Generational Farms Preserve Agricultural Traditions

It’s easy to think of traditions as meaningless activities from the past, with little or no impact on the present generation. In agriculture, however, traditions are how the valuable knowledge of the past is preserved: They equip young farmers with techniques unique to their specific areas.

To offer an example, a local farm in a hot climate may have a tradition that watering is done at night or in the very early hours of the morning. If a large corporation purchases the farm and staffs it with outsiders, they may do away with this tradition, as they don’t see the value in it. However, night irrigation is absolutely a valid technique in regions where watering during the day may be affected by excessive evaporation. For this reason, preserving the tradition through generational farming may lead to a more efficient farm with a greater output.

Farming Fosters a Strong Work Ethic

Alongside the connection between the environment and food supply, another exists: the one between farmers’ work and the end result. Many people work jobs that are either physically or mentally demanding, but they are rarely able to see the direct outcome of their work. Rather, they are insulated by multiple layers from the final results of the industries they give so much time to. This is even true for children in school. They do a lot of classwork, but rarely do they truly understand why their work matters or what the point of it is.

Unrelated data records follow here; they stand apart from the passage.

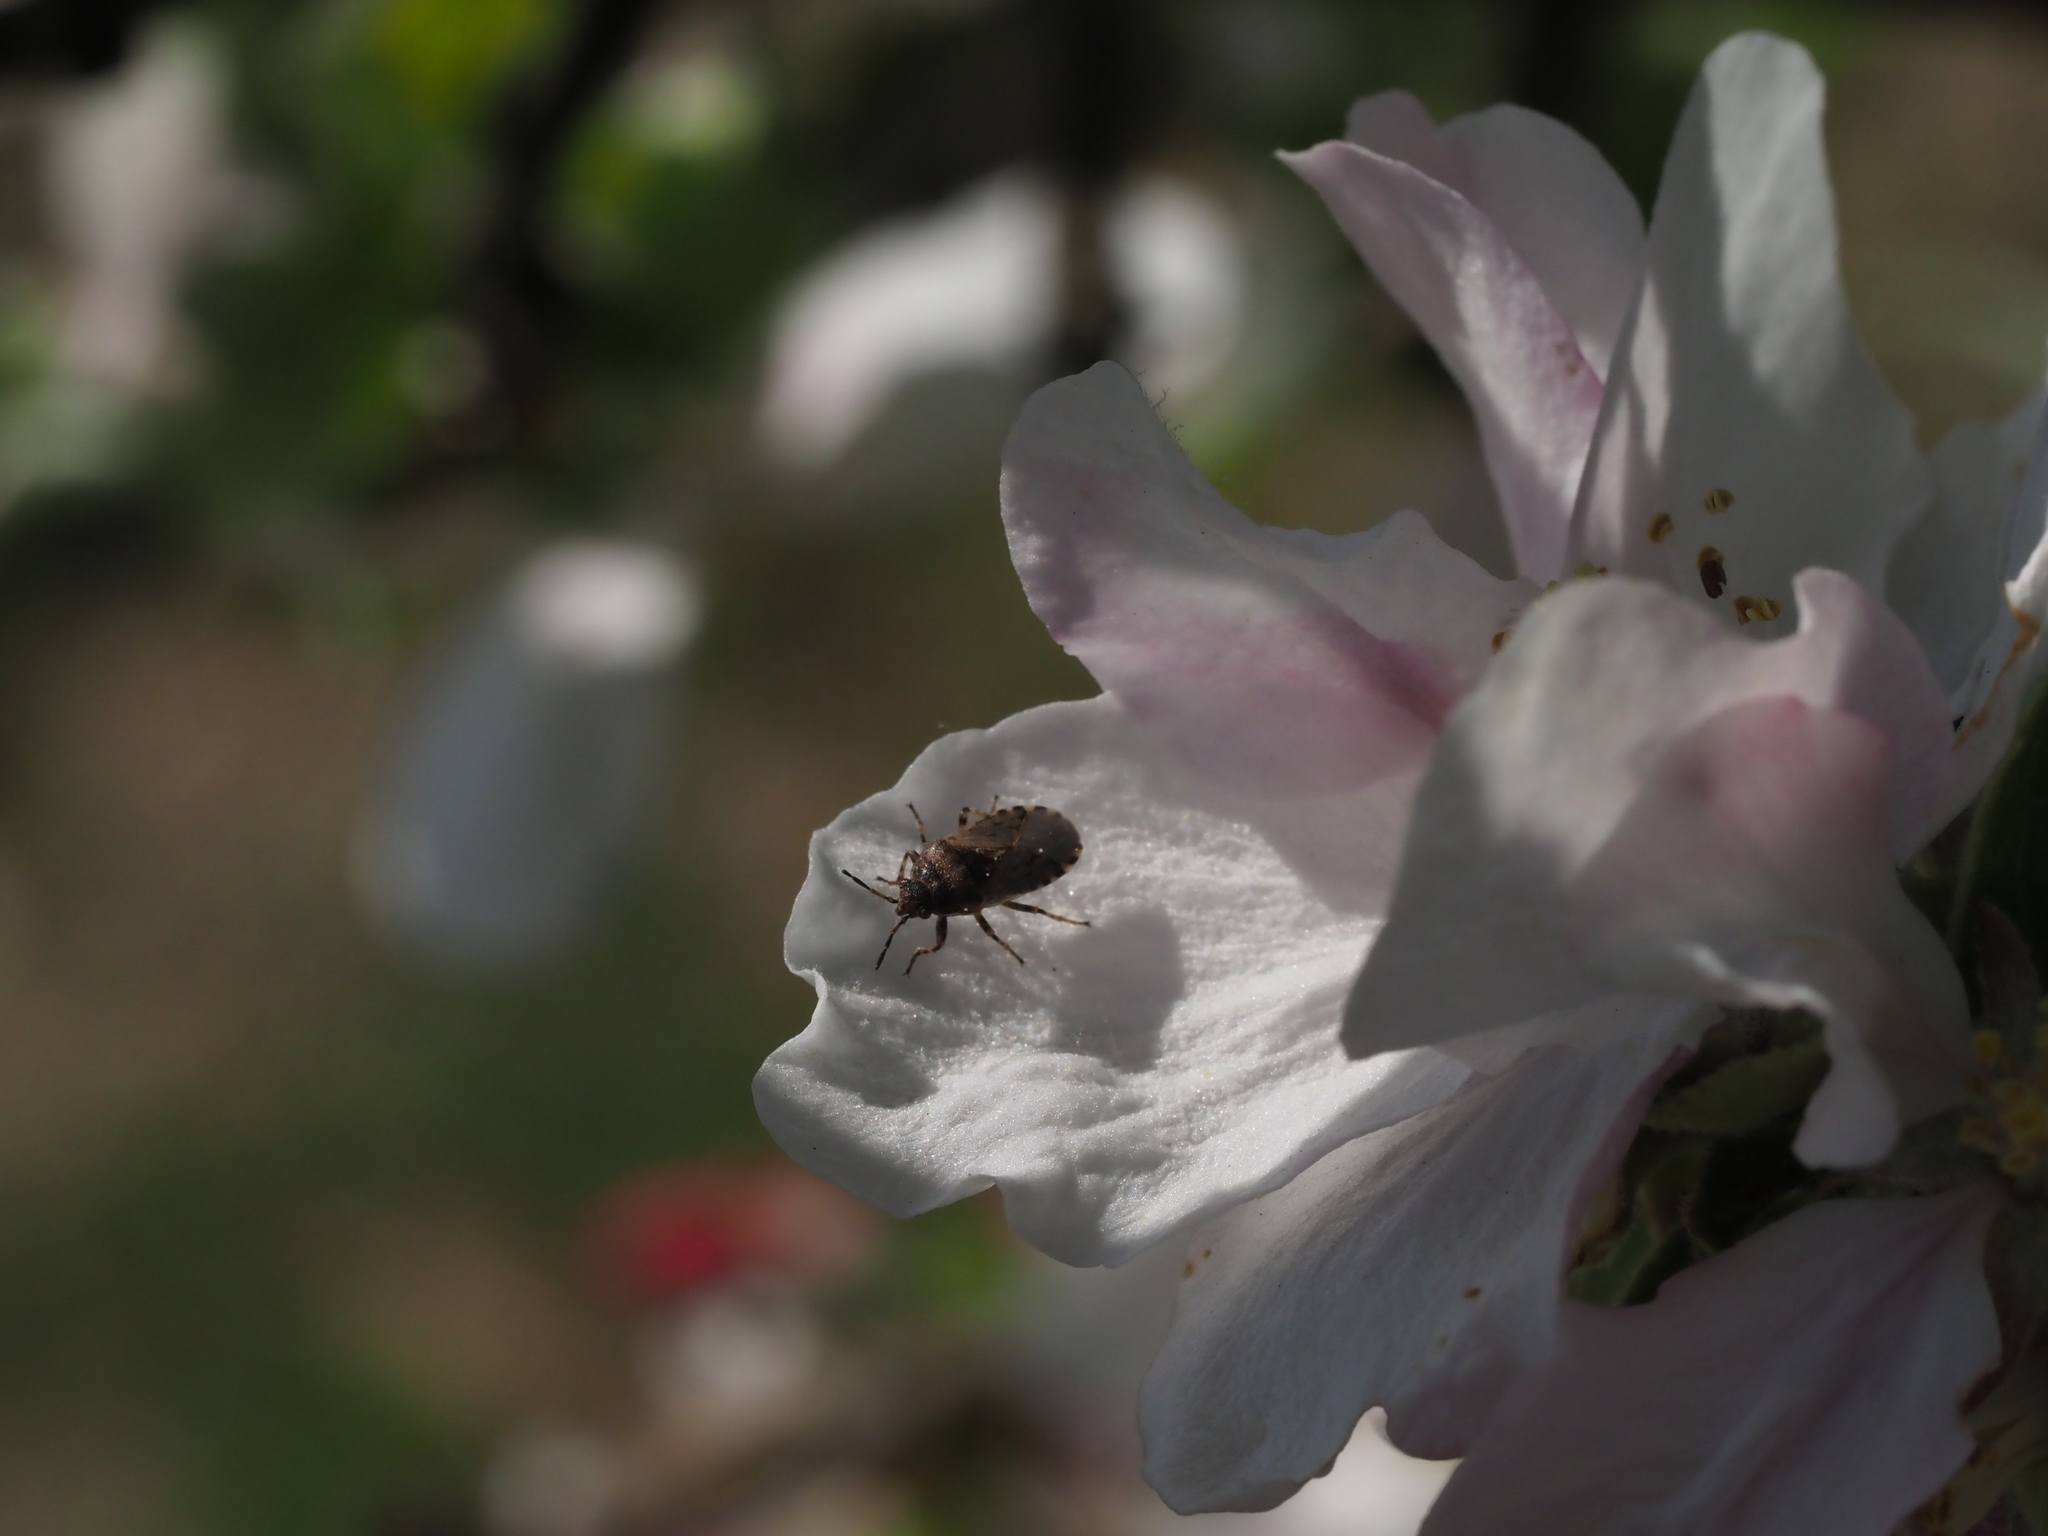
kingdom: Animalia
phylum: Arthropoda
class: Insecta
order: Hemiptera
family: Heterogastridae
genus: Platyplax
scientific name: Platyplax salviae
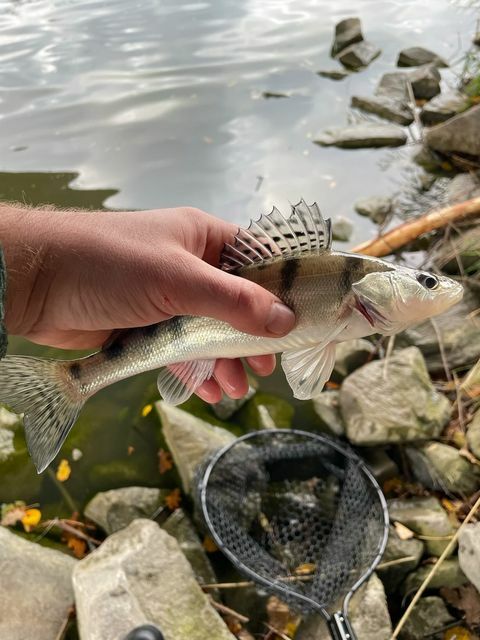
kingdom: Animalia
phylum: Chordata
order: Perciformes
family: Percidae
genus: Sander
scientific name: Sander volgensis
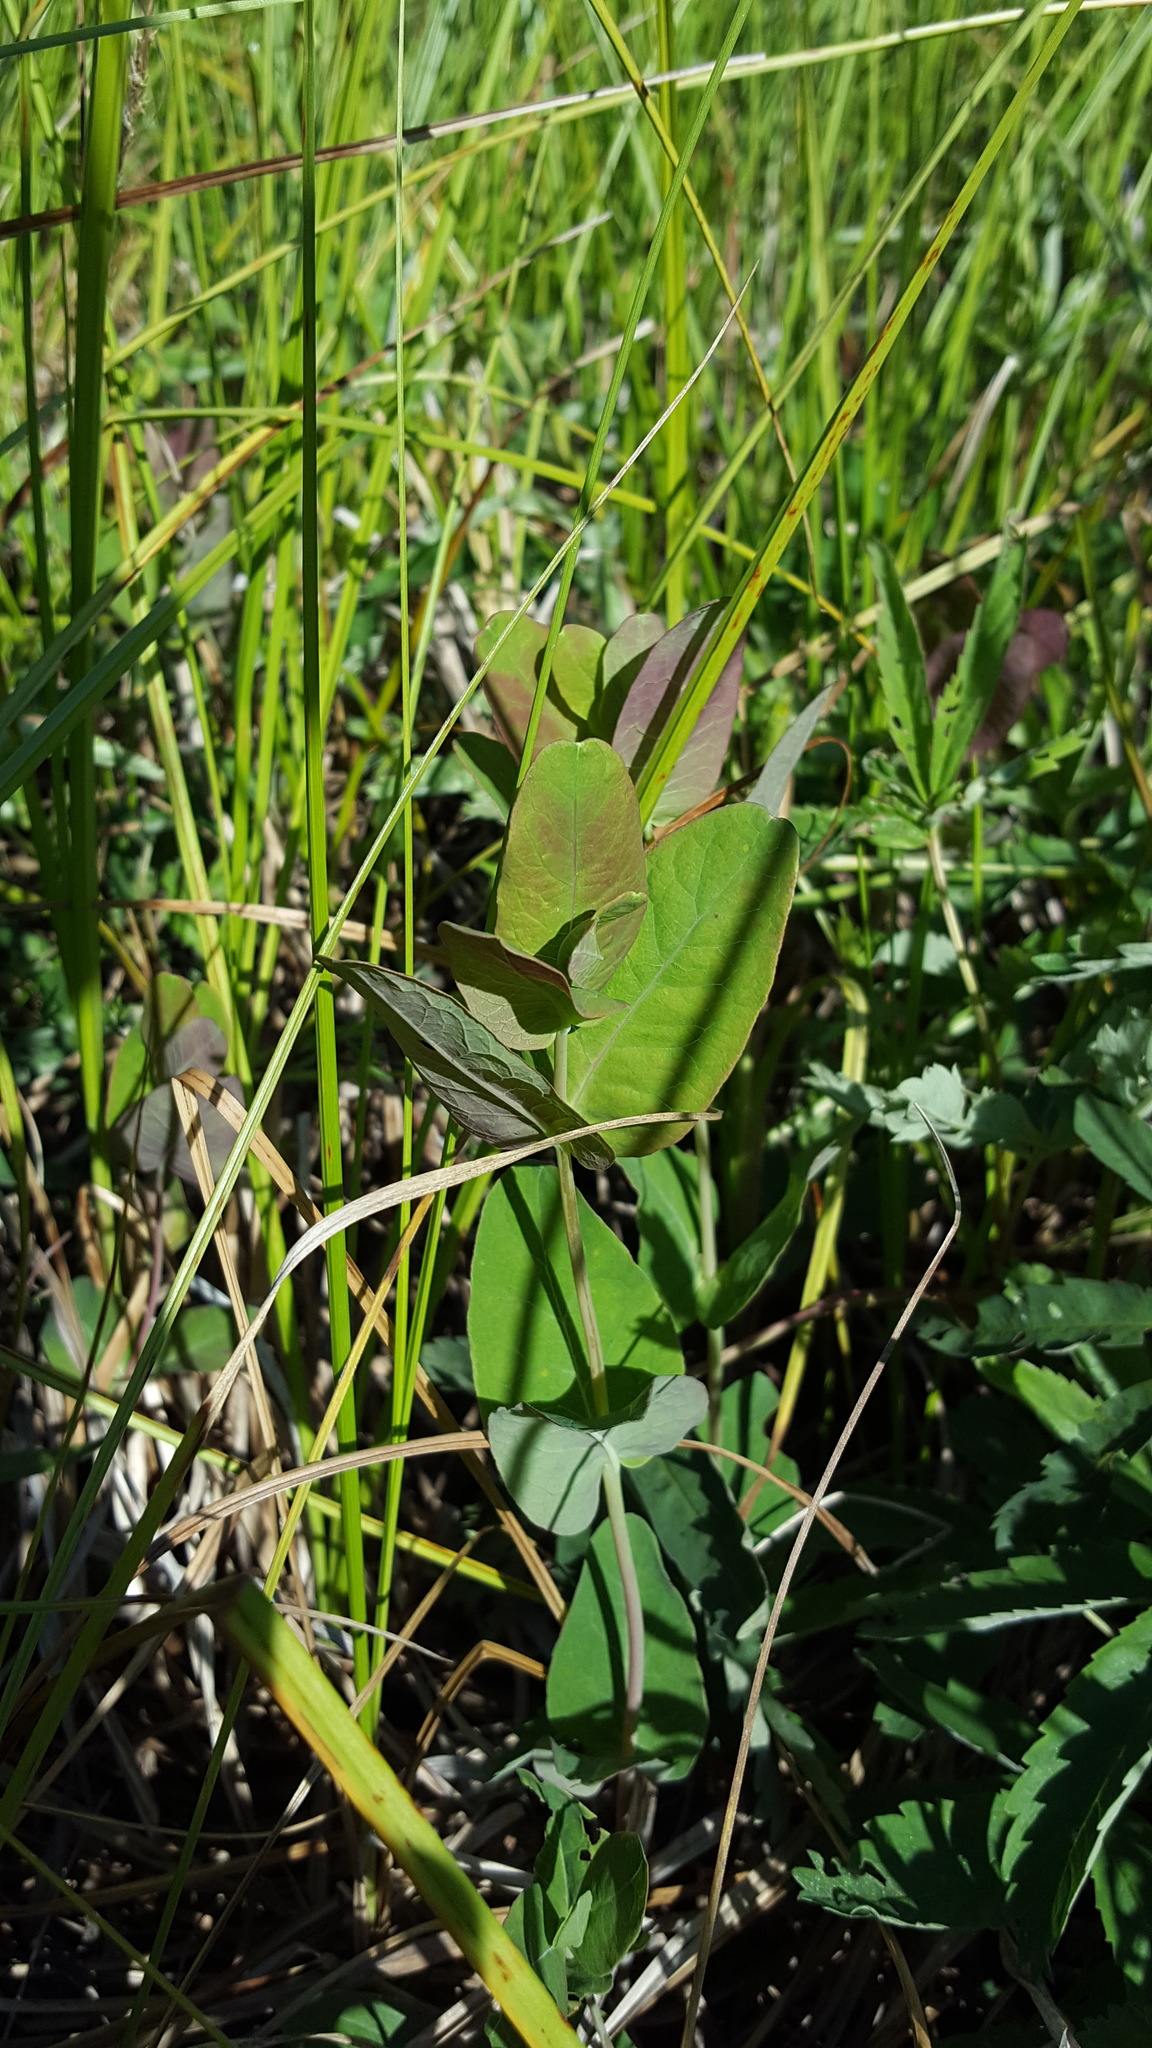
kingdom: Plantae
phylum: Tracheophyta
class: Magnoliopsida
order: Malpighiales
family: Hypericaceae
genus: Triadenum
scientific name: Triadenum fraseri
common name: Fraser's marsh st. johnswort
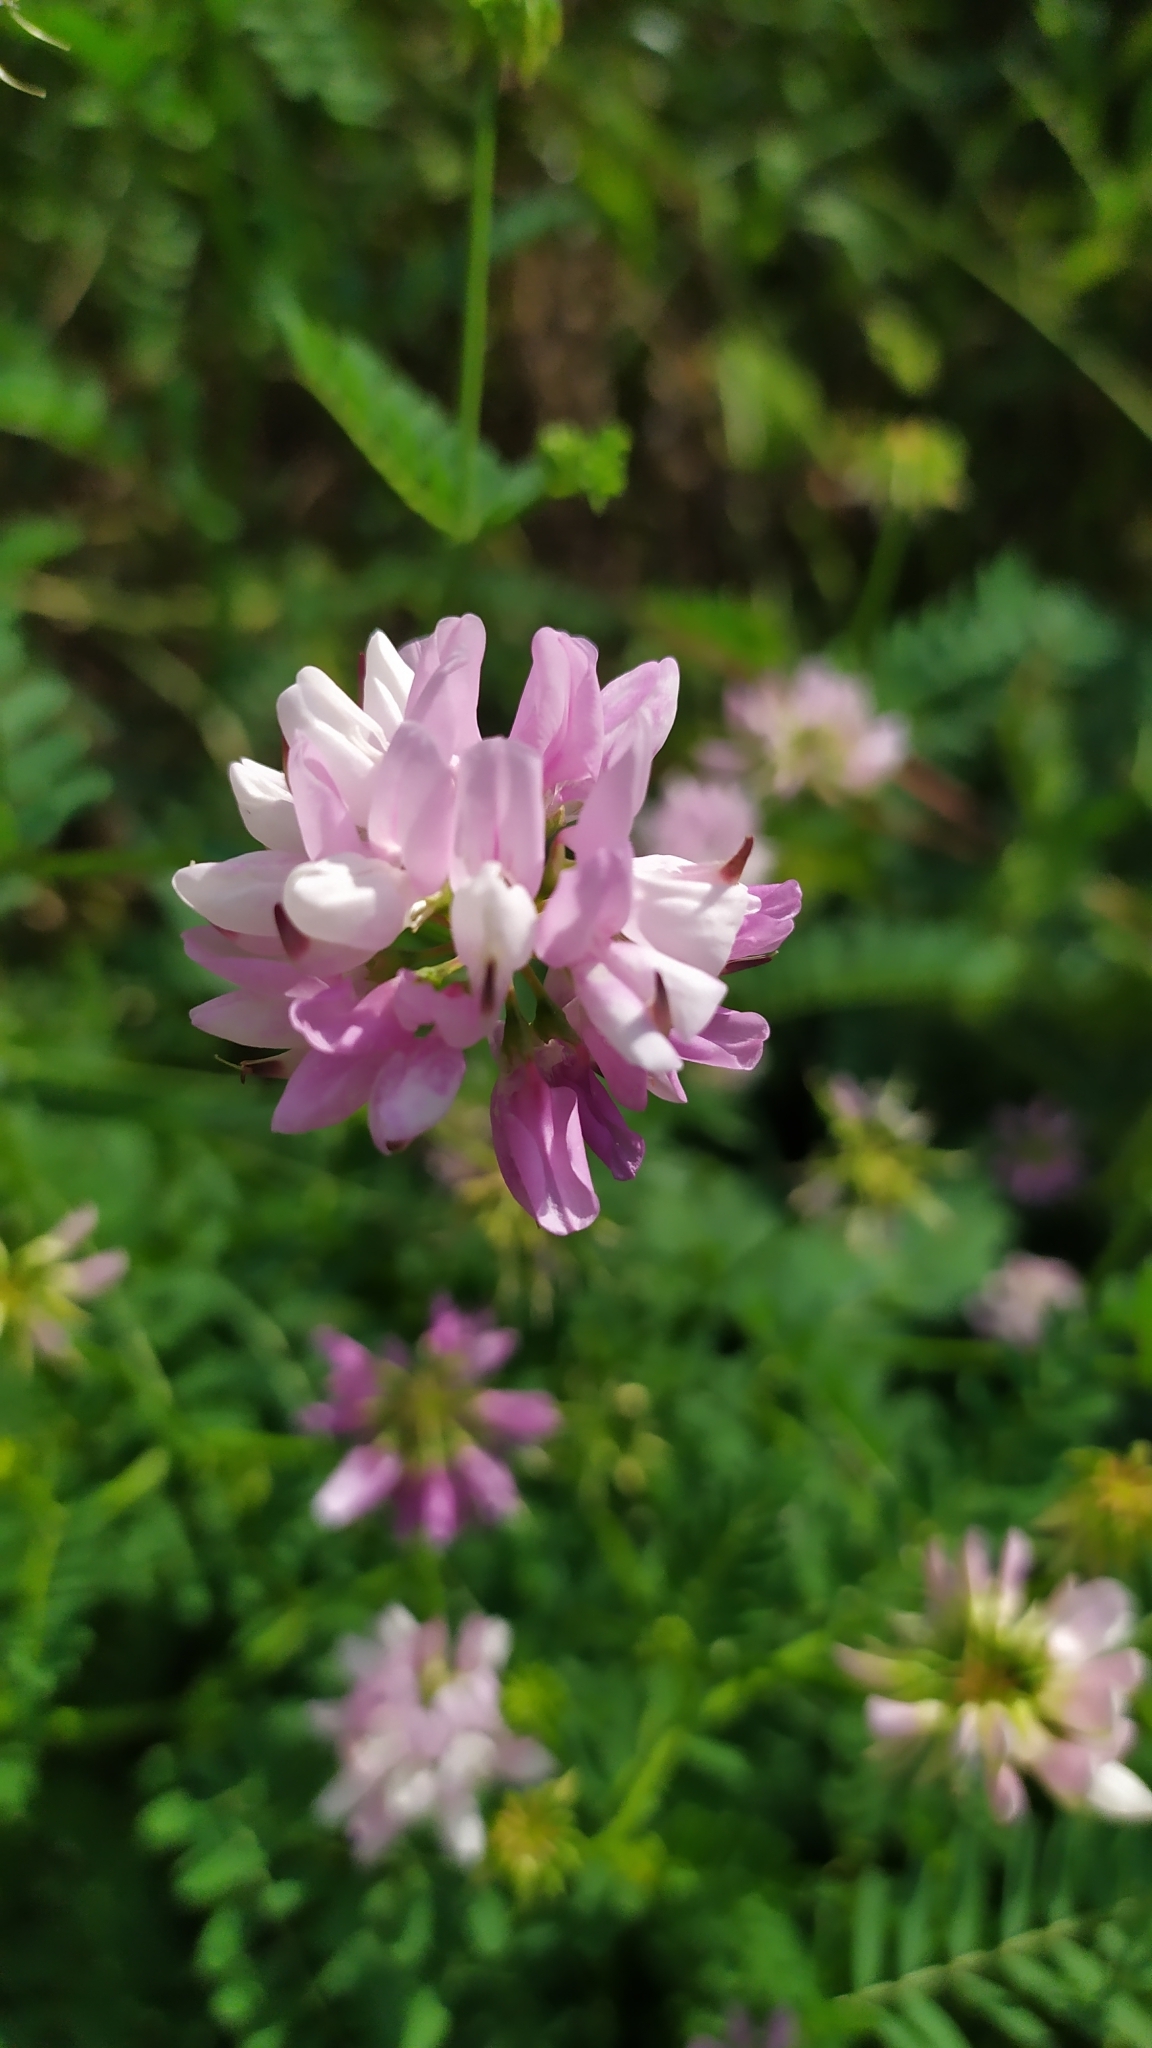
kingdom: Plantae
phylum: Tracheophyta
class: Magnoliopsida
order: Fabales
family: Fabaceae
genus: Coronilla
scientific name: Coronilla varia
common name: Crownvetch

For those working on a family farm, however, this isn’t the case. The children grow up able to see what happens when they put in effort—and what happens when they do not. Work hard, and watch the crops grow and thrive. It’s only by the labor of the farmers that agriculture can succeed, a fact that young people working on farms quickly learn, and one that can translate to other tasks and pursuits in life.

Teaching Inspires Future Generations to Support or Pursue Farming

Perhaps the greatest value that comes with teaching children the ways of the family farm is the one it places on farming itself. In an ever-changing world, traditional, small-scale farms, worked by knowledgeable, dedicated locals, are very important. The food they grow on these farms is shipped worldwide and used to support communities of all sizes in every country on the planet.

By teaching kids about the family farm, we are also teaching them to support other local farmers and to potentially pursue agriculture as a career. It is these young farmers who develop new and innovative farming techniques to improve output and reduce environmental impact. They contribute to strong, proud communities with a practical commitment to sustainability.

Family farms also teach young farmers to support one another, in turn helping to support the long-term viability of small-scale generational farming. One example of this is the potato farms in Washington State, which have formed the Washington State Potato Commission to promote sustainable local farming in their communities. These farmers teach their children their trade, and if you do the same on your farm, you can support local agricultural businesses around the entire country.